___ Input data

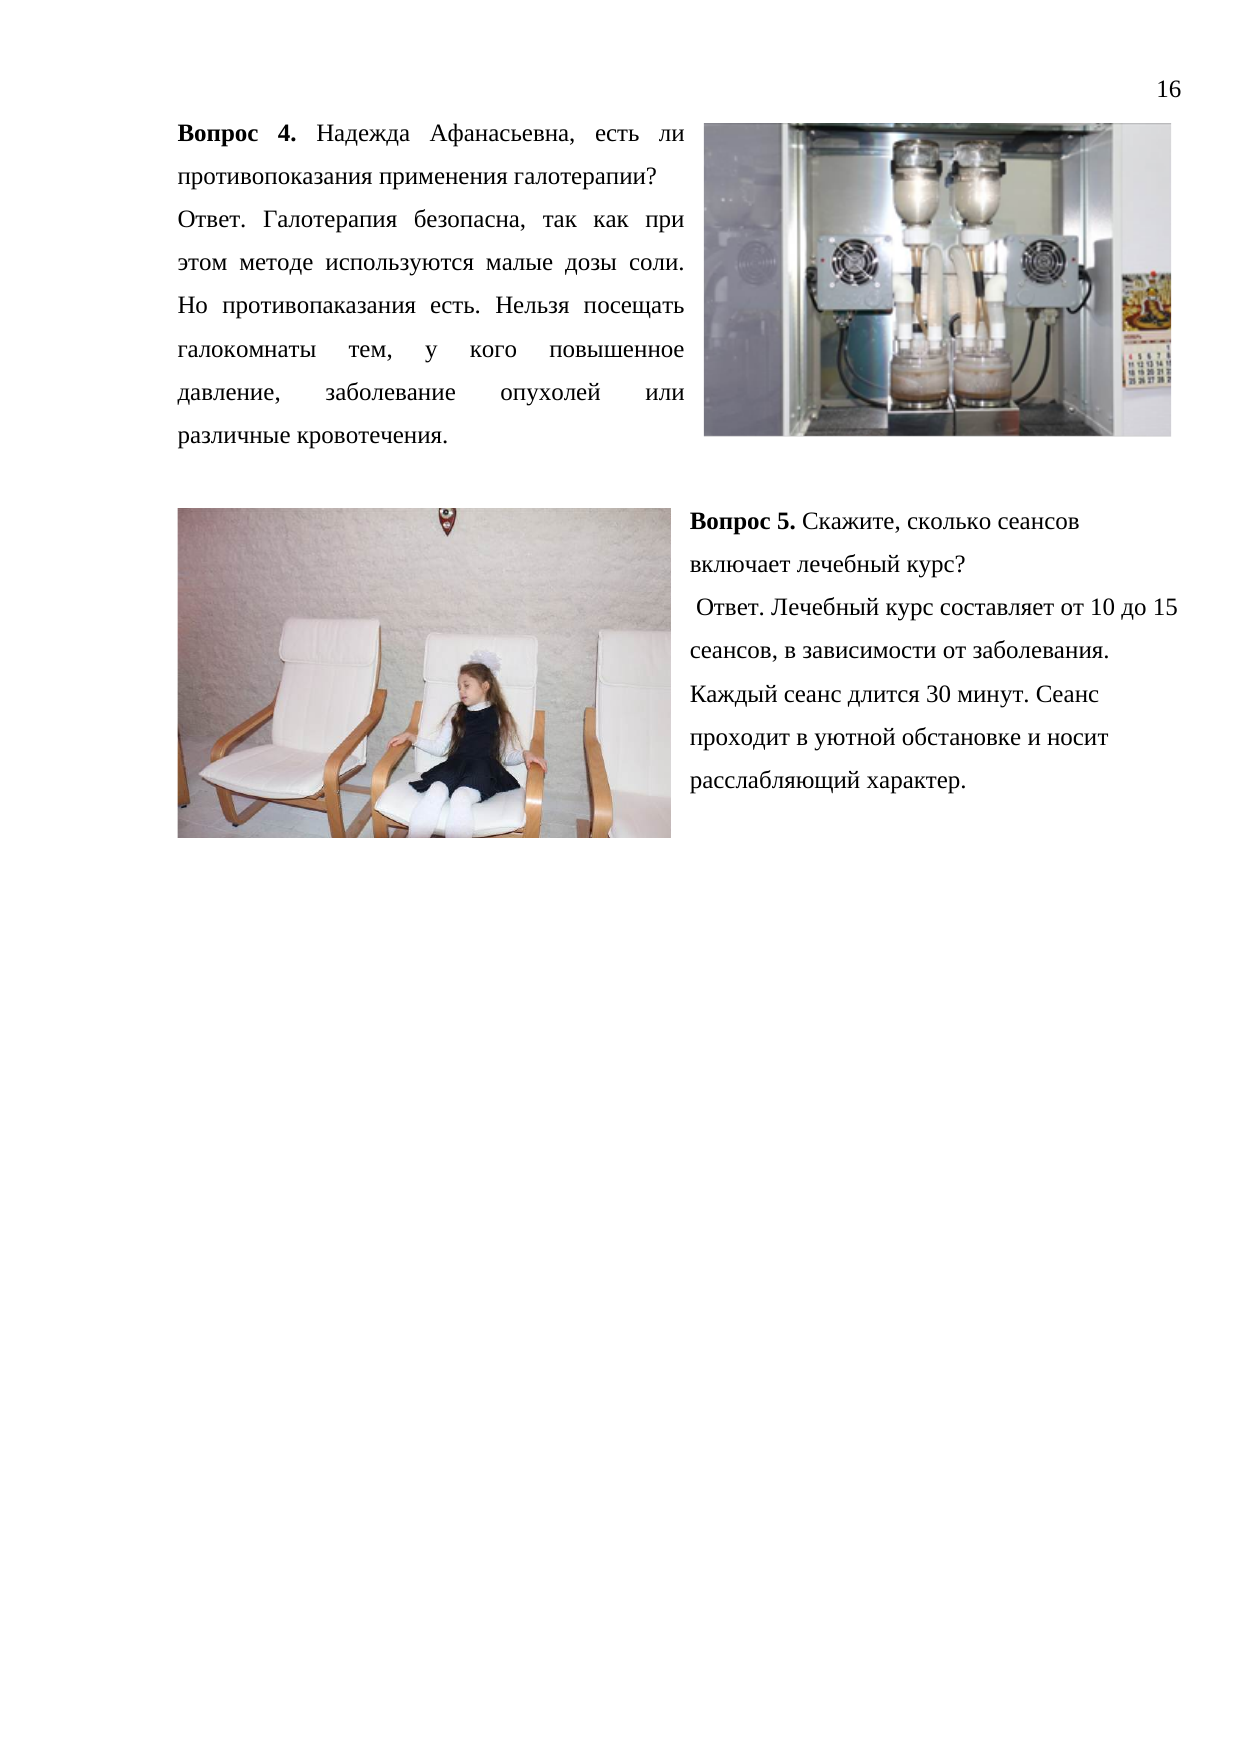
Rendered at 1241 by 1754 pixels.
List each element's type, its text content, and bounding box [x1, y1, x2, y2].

text Ответ. Лечебный курс составляет от 10 до 15 сеансов, в зависимости от заболевания. Каждый сеанс длится 30 минут. Сеанс проходит в уютной обстановке и носит расслабляющий характер. [671, 592, 1181, 794]
picture [177, 508, 671, 838]
text Ответ. Галотерапия безопасна, так как при этом методе используются малые дозы соли. Но противопаказания есть. Нельзя посещать галокомнаты тем, у кого повышенное давление, заболевание опухолей или различные кровотечения. [177, 204, 1181, 449]
text Вопрос 5. Скажите, сколько сеансов включает лечебный курс? [177, 506, 1181, 578]
text Вопрос 4. Надежда Афанасьевна, есть ли противопоказания применения галотерапии? [177, 118, 1181, 190]
picture [702, 123, 1171, 437]
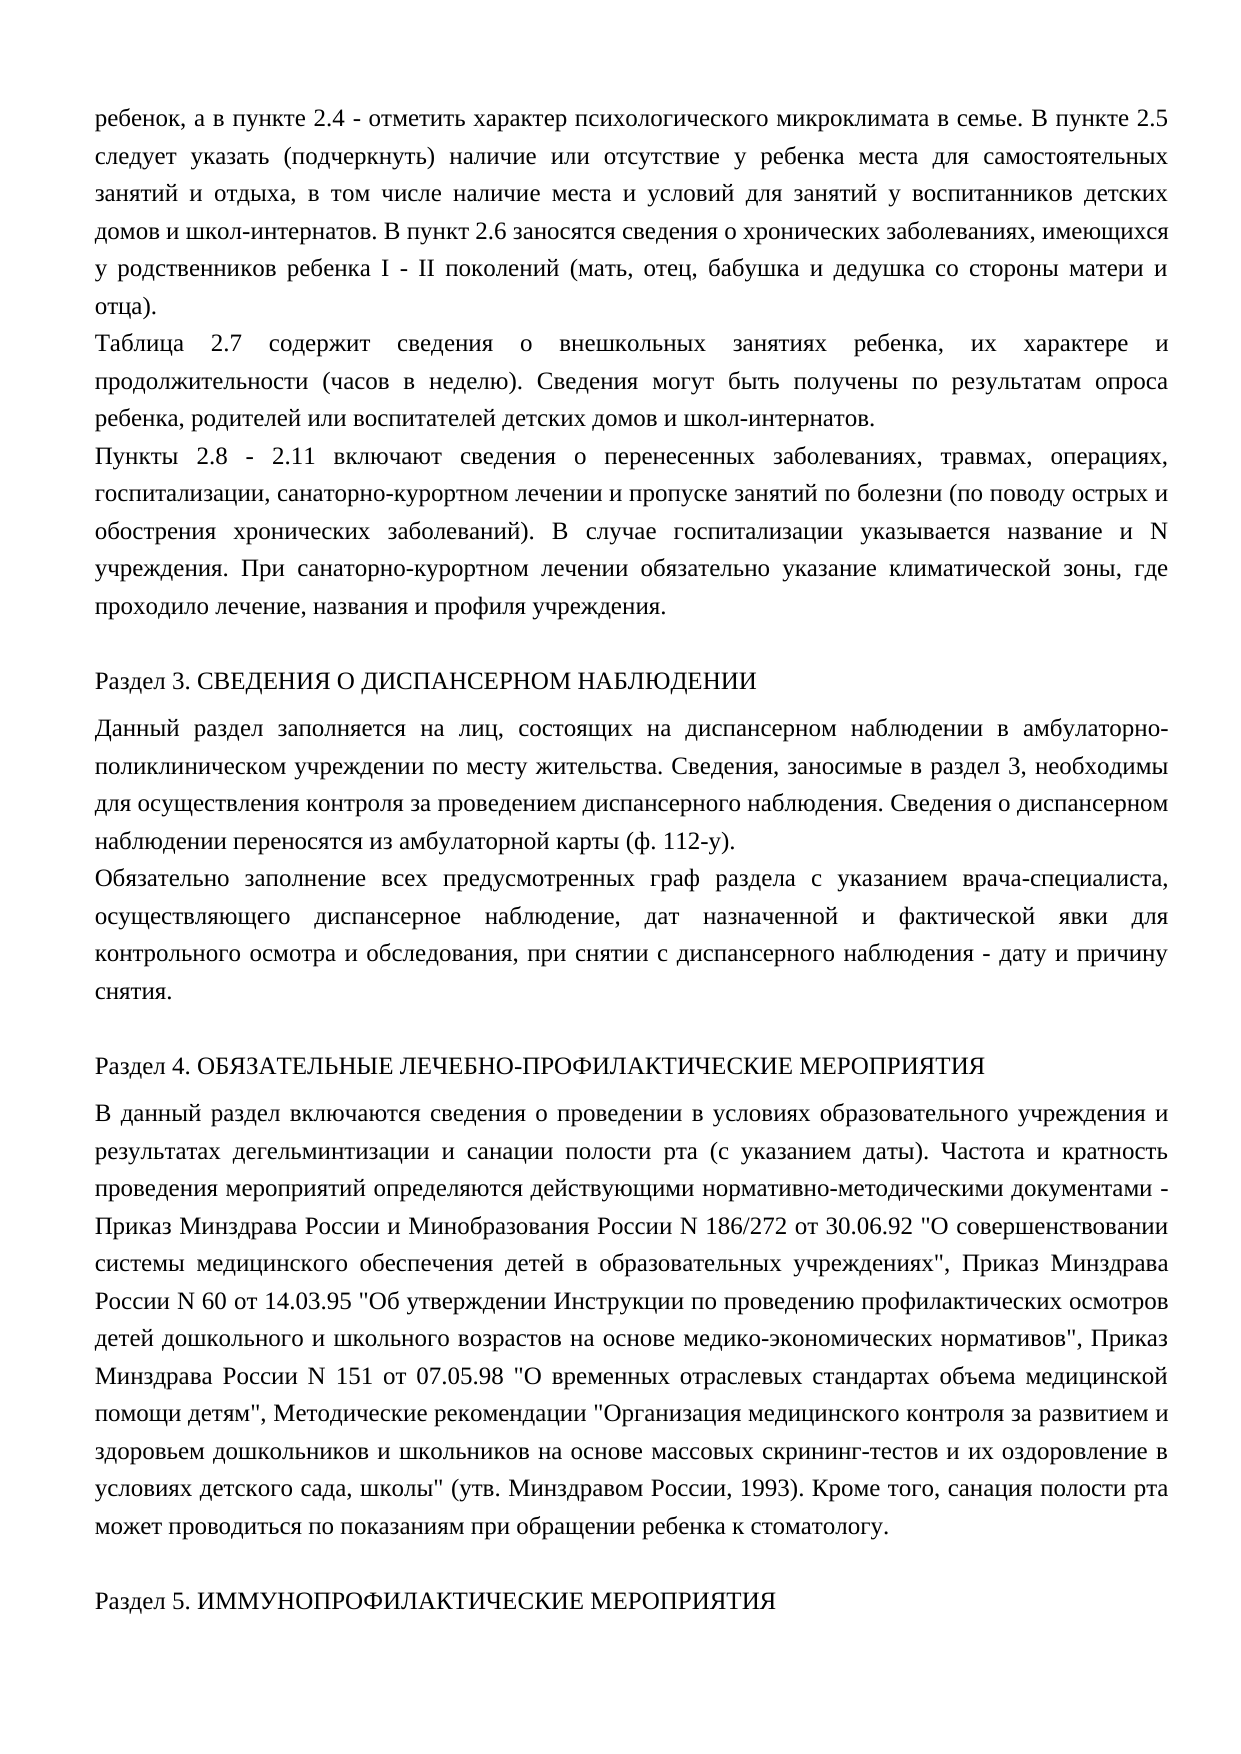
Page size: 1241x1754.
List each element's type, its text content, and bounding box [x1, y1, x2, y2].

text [94, 94, 1169, 319]
text Данный раздел заполняется на лиц, состоящих на диспансерном наблюдении в амбулаторно-поликлиническом учреждении по месту жительства. Сведения, заносимые в раздел 3, необходимы для осуществления контроля за проведением диспансерного наблюдения. Сведения о диспансерном наблюдении переносятся из амбулаторной карты (ф. 112-у). [94, 704, 1169, 854]
text Обязательно заполнение всех предусмотренных граф раздела с указанием врача-специалиста, осуществляющего диспансерное наблюдение, дат назначенной и фактической явки для контрольного осмотра и обследования, при снятии с диспансерного наблюдения - дату и причину снятия. [94, 854, 1169, 1004]
text Пункты 2.8 - 2.11 включают сведения о перенесенных заболеваниях, травмах, операциях, госпитализации, санаторно-курортном лечении и пропуске занятий по болезни (по поводу острых и обострения хронических заболеваний). В случае госпитализации указывается название и N учреждения. При санаторно-курортном лечении обязательно указание климатической зоны, где проходило лечение, названия и профиля учреждения. [94, 432, 1169, 619]
text Раздел 4. ОБЯЗАТЕЛЬНЫЕ ЛЕЧЕБНО-ПРОФИЛАКТИЧЕСКИЕ МЕРОПРИЯТИЯ [94, 1044, 1169, 1079]
text Таблица 2.7 содержит сведения о внешкольных занятиях ребенка, их характере и продолжительности (часов в неделю). Сведения могут быть получены по результатам опроса ребенка, родителей или воспитателей детских домов и школ-интернатов. [94, 319, 1169, 432]
text Раздел 5. ИММУНОПРОФИЛАКТИЧЕСКИЕ МЕРОПРИЯТИЯ [94, 1579, 1169, 1614]
text Раздел 3. СВЕДЕНИЯ О ДИСПАНСЕРНОМ НАБЛЮДЕНИИ [94, 659, 1169, 694]
text В данный раздел включаются сведения о проведении в условиях образовательного учреждения и результатах дегельминтизации и санации полости рта (с указанием даты). Частота и кратность проведения мероприятий определяются действующими нормативно-методическими документами - Приказ Минздрава России и Минобразования России N 186/272 от 30.06.92 "О совершенствовании системы медицинского обеспечения детей в образовательных учреждениях", Приказ Минздрава России N 60 от 14.03.95 "Об утверждении Инструкции по проведению профилактических осмотров детей дошкольного и школьного возрастов на основе медико-экономических нормативов", Приказ Минздрава России N 151 от 07.05.98 "О временных отраслевых стандартах объема медицинской помощи детям", Методические рекомендации "Организация медицинского контроля за развитием и здоровьем дошкольников и школьников на основе массовых скрининг-тестов и их оздоровление в условиях детского сада, школы" (утв. Минздравом России, 1993). Кроме того, санация полости рта может проводиться по показаниям при обращении ребенка к стоматологу. [94, 1089, 1169, 1539]
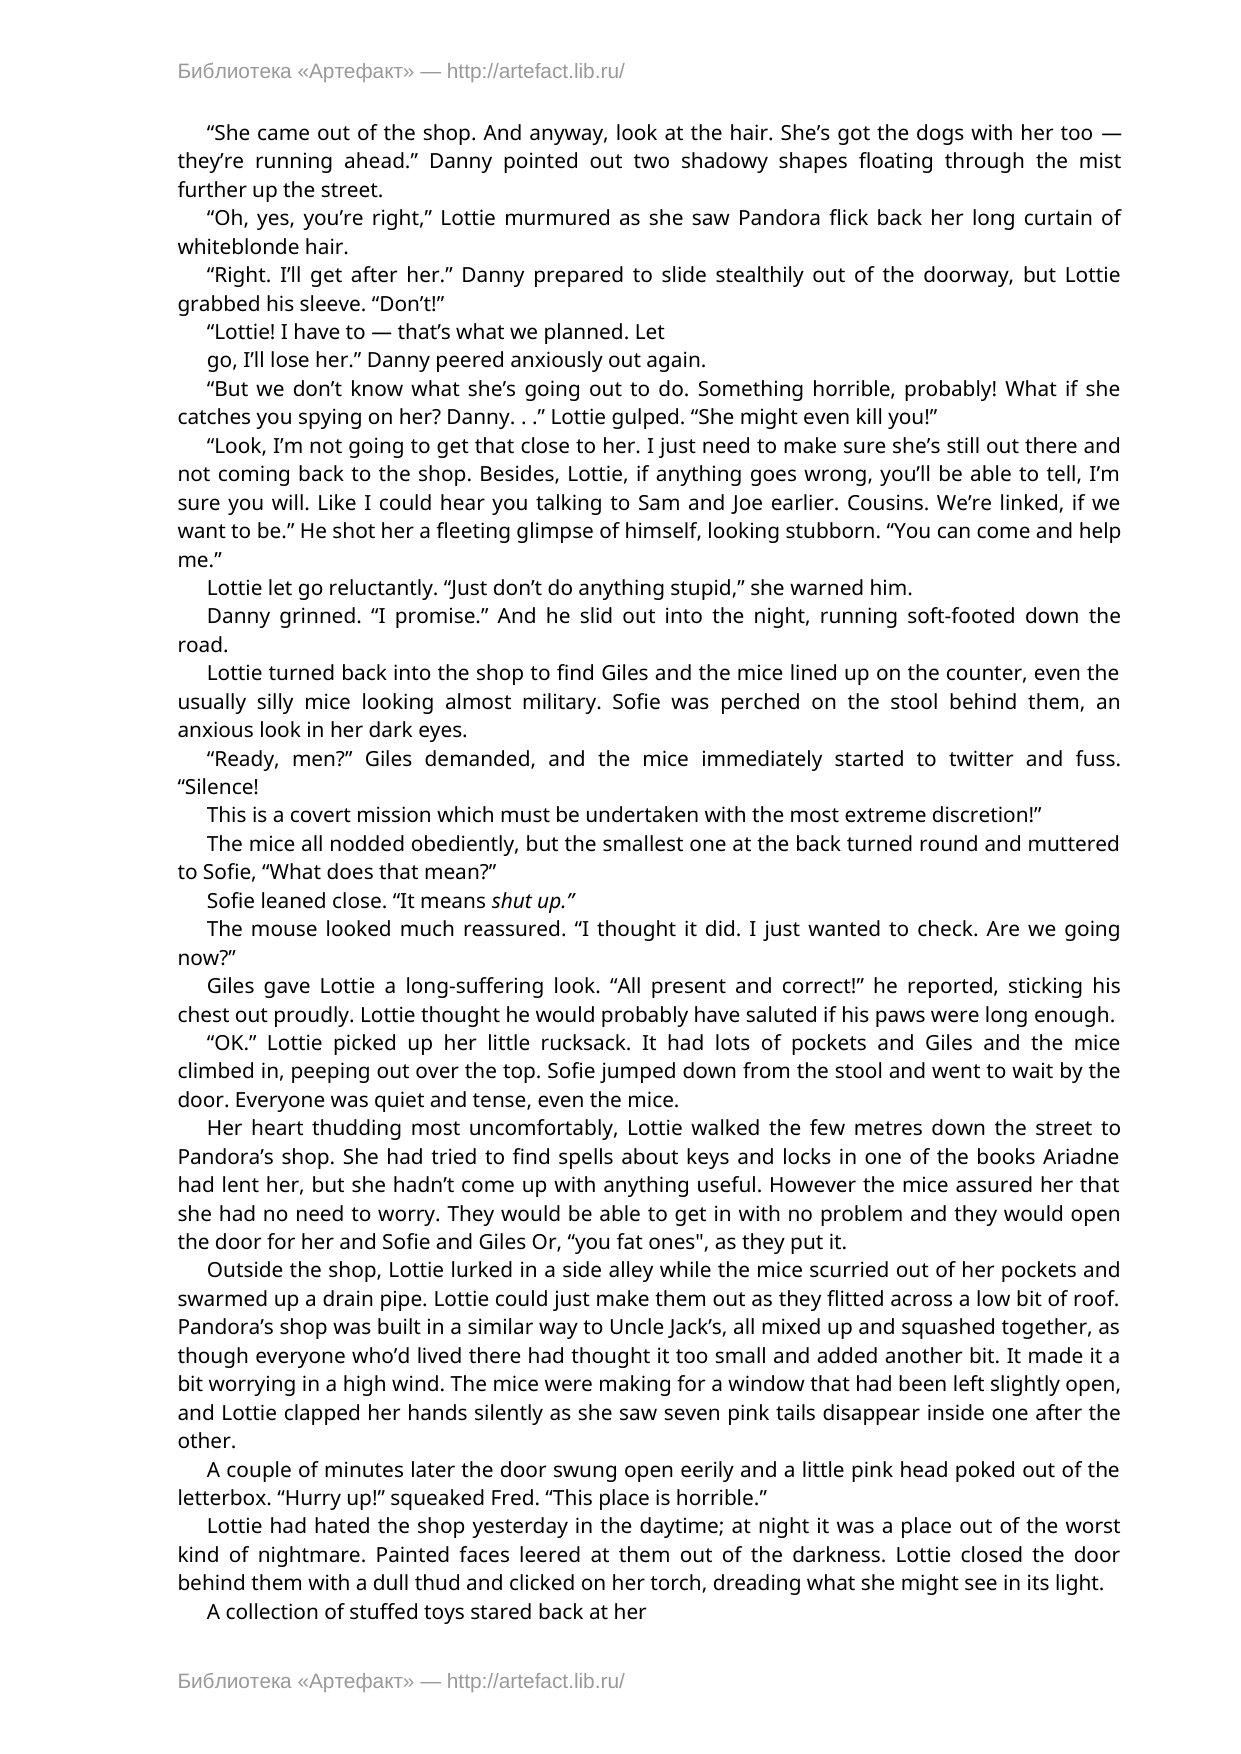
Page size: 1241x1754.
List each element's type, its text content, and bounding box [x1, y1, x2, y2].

______

- _Your goal_
Exact copy, no pictures: return the entries word for word.

- _Solution_
Rendered at 1241 by 1754 pixels.
List each element's type, its text content, and bounding box [x1, y1, x2, y2].

text Ответ. Лечебный курс составляет от 10 до 15 сеансов, в зависимости от заболевания. Каждый сеанс длится 30 минут. Сеанс проходит в уютной обстановке и носит расслабляющий характер. [671, 592, 1181, 794]
picture [177, 508, 671, 838]
text Ответ. Галотерапия безопасна, так как при этом методе используются малые дозы соли. Но противопаказания есть. Нельзя посещать галокомнаты тем, у кого повышенное давление, заболевание опухолей или различные кровотечения. [177, 204, 1181, 449]
text Вопрос 5. Скажите, сколько сеансов включает лечебный курс? [177, 506, 1181, 578]
text Вопрос 4. Надежда Афанасьевна, есть ли противопоказания применения галотерапии? [177, 118, 1181, 190]
picture [702, 123, 1171, 437]
Page size: 1241x1754.
List each element's type, its text content, and bounding box [x1, y1, x2, y2].

text [94, 94, 1169, 319]
text Данный раздел заполняется на лиц, состоящих на диспансерном наблюдении в амбулаторно-поликлиническом учреждении по месту жительства. Сведения, заносимые в раздел 3, необходимы для осуществления контроля за проведением диспансерного наблюдения. Сведения о диспансерном наблюдении переносятся из амбулаторной карты (ф. 112-у). [94, 704, 1169, 854]
text Обязательно заполнение всех предусмотренных граф раздела с указанием врача-специалиста, осуществляющего диспансерное наблюдение, дат назначенной и фактической явки для контрольного осмотра и обследования, при снятии с диспансерного наблюдения - дату и причину снятия. [94, 854, 1169, 1004]
text Пункты 2.8 - 2.11 включают сведения о перенесенных заболеваниях, травмах, операциях, госпитализации, санаторно-курортном лечении и пропуске занятий по болезни (по поводу острых и обострения хронических заболеваний). В случае госпитализации указывается название и N учреждения. При санаторно-курортном лечении обязательно указание климатической зоны, где проходило лечение, названия и профиля учреждения. [94, 432, 1169, 619]
text Раздел 4. ОБЯЗАТЕЛЬНЫЕ ЛЕЧЕБНО-ПРОФИЛАКТИЧЕСКИЕ МЕРОПРИЯТИЯ [94, 1044, 1169, 1079]
text Таблица 2.7 содержит сведения о внешкольных занятиях ребенка, их характере и продолжительности (часов в неделю). Сведения могут быть получены по результатам опроса ребенка, родителей или воспитателей детских домов и школ-интернатов. [94, 319, 1169, 432]
text Раздел 5. ИММУНОПРОФИЛАКТИЧЕСКИЕ МЕРОПРИЯТИЯ [94, 1579, 1169, 1614]
text Раздел 3. СВЕДЕНИЯ О ДИСПАНСЕРНОМ НАБЛЮДЕНИИ [94, 659, 1169, 694]
text В данный раздел включаются сведения о проведении в условиях образовательного учреждения и результатах дегельминтизации и санации полости рта (с указанием даты). Частота и кратность проведения мероприятий определяются действующими нормативно-методическими документами - Приказ Минздрава России и Минобразования России N 186/272 от 30.06.92 "О совершенствовании системы медицинского обеспечения детей в образовательных учреждениях", Приказ Минздрава России N 60 от 14.03.95 "Об утверждении Инструкции по проведению профилактических осмотров детей дошкольного и школьного возрастов на основе медико-экономических нормативов", Приказ Минздрава России N 151 от 07.05.98 "О временных отраслевых стандартах объема медицинской помощи детям", Методические рекомендации "Организация медицинского контроля за развитием и здоровьем дошкольников и школьников на основе массовых скрининг-тестов и их оздоровление в условиях детского сада, школы" (утв. Минздравом России, 1993). Кроме того, санация полости рта может проводиться по показаниям при обращении ребенка к стоматологу. [94, 1089, 1169, 1539]
Page size: 1241x1754.
List each element's type, its text content, and bounding box [x1, y1, x2, y2].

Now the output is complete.